U.S. Grand Prix: Schumacher's gesture gives Barrichello win

INDIANAPOLIS — With last-second antics at 200 mph, in a pair of Ferraris that cost $550 million to develop, Michael Schumacher literally gave away the United States Grand Prix to teammate Rubens Barrichello at the finish line yesterday.

Schumacher had dominated the race from the start, but eased up in the final moments and let Barrichello draw alongside down the homestretch.

Thoroughly unapologetic for the manipulation, Schumacher even said he'd been trying to orchestrate a tie, for show.

"I thought it was a good opportunity to go equal over the line," he said. "We tried, but we failed a little bit."

Barrichello won by .011 of a second, the second-closest finish in Formula One history.

For Schumacher, giving away a Grand Prix was about as sacrificial as John D. Rockefeller's old custom of giving away dimes.
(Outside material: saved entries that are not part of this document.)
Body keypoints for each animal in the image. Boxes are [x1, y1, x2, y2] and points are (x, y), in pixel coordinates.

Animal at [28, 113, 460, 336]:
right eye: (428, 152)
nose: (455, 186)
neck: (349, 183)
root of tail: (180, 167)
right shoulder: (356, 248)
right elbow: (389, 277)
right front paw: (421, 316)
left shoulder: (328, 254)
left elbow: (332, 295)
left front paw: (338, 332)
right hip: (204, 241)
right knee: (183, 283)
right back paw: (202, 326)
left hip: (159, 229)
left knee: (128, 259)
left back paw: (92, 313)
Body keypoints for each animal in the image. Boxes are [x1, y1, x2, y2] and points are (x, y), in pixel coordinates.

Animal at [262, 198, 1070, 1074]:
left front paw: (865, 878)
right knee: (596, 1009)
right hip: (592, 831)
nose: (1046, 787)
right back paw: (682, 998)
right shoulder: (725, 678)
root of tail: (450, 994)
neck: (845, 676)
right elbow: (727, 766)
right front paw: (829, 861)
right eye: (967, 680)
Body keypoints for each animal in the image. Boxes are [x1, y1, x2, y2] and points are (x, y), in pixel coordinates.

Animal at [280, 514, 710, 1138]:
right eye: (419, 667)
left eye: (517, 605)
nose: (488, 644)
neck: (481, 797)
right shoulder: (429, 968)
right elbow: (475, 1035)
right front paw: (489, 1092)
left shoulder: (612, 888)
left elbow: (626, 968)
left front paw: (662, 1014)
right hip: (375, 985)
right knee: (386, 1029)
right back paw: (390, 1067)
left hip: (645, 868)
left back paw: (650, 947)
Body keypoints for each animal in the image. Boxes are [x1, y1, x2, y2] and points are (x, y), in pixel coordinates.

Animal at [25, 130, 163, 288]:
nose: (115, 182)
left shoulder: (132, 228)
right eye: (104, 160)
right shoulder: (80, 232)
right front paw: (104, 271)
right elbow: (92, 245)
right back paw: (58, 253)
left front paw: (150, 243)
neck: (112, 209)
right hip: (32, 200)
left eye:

His fifth Formula One championship is already clinched, he has a record 10 wins this season, and his 63 career wins are 12 more than the previous record of the retired Alain Prost.

The win was Barrichello's fourth this season, giving Ferrari 14 victories in 16 races. With that sort of dominance, the drivers could afford to frolic on Indianapolis Motor Speedway's road course as if it were some Malibu Grand Prix rent-a-racer park.

"We're having a lot of fun together," Barrichello said. Schumacher, too, thought it had all been pretty cute.

But the international media present set off the latest firestorm of criticism of Ferrari for making a mockery of competition this Grand Prix season.

The tempests began at the May 12 Austrian Grand Prix, when Ferrari brass ordered Barrichello, who had dominated that race, to slow down and pull over on the final lap, allowing Schumacher to win.

That caused outrage in Europe, where legal bookmakers' associations declared the race "no bet."

But "team orders" have been common in Formula One since the end of World War II, and Ferrari maintained the manipulation was part of its strategy to help Schumacher, the team's No. 1 driver, secure the season title.

Even when Ferrari was fined $1 million by the Federation Internationale de l'Automobile, it wasn't for the orchestration but for bad manners on the podium: Schumacher had snubbed Austrian Chancellor Wolfgang Schuessel during the trophy presentation.

Yesterday's shenanigans weren't ordered by Ferrari, both drivers said. Indeed, Schumacher said he'd been forbidden from handing the race to Barrichello, but decided to ad lib.